> **Document**
|---|

Given the highly contentious nature of the present crisis in the SWP, combined with the organisation’s structural dislike of critical reminders of past events, one could imagine how sensitive the Wikipedia page could become for any bureaucrats unhappy with their past follies and betrayals of the membership, as they see them pop up there on the web for all to read.

It may just be a coincidence, but the SWP page has seen an absolutely frantic increase in editorial activity, with more alterations made in the first two weeks of January than in the whole of the last six months of 2012! Could there be a connection with the present crisis?

One item that has been tussled over is the brief mention that the CPGB gets in all this, with its support for the Democratic Opposition within the SWP getting a nod. However, the wording here has clearly been seen as somewhat sensitive. On the one hand, edits have been made, perhaps, to insinuate that the CPGB is pulling the strings of dissent within the SWP, with the Democratic Opposition having to offer a denial of the connection (simply getting someone to deny something so inherently daft is a classic from the dark arts of media relations).

|---|

> **Stored data**
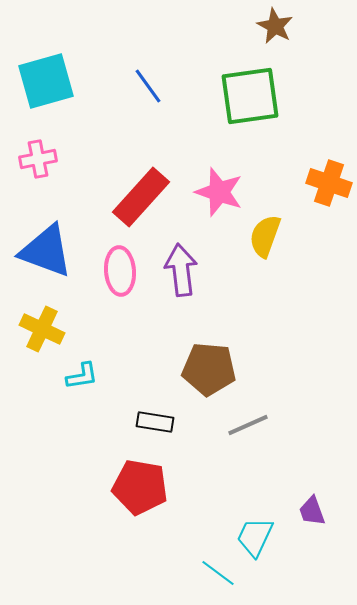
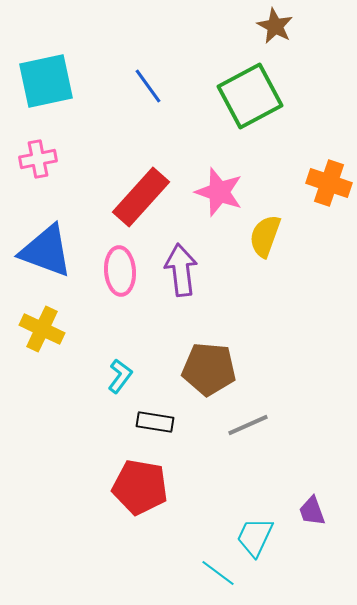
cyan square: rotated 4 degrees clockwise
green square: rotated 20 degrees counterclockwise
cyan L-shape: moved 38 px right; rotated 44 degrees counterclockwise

|---|

> **Given problem**
Pick up the piece on edits to the SWP's Wikipedia page after its last sentence and keep writing it. The lines have nothing to do with the piece about the SWP's Wikipedia page.

> **Answer below**
Since then, edits have been made to ensure a scrupulously neutral and clear wording, to the effect that the Democratic Opposition formed itself, leading the CPGB to offer its support ex post facto, with no sinister implications. Needless to say, there would be very little mileage in the SWP bureaucracy attempting to imply that any of the dissenters are puppets of the CPGB. No-one would believe that. Does the SWP bureaucracy need a more convincing villain?

This could all just be coincidence and entirely innocent, but it shows nonetheless that open sources of information and its free flow can be the enemy of the bureaucrat, as we have seen from the SWP central committee’s negative attitude to the internet as a whole and to the rights of the organisation’s members to communicate, share ideas and organise with each other. If it were not coincidence, I do not think anyone would be surprised.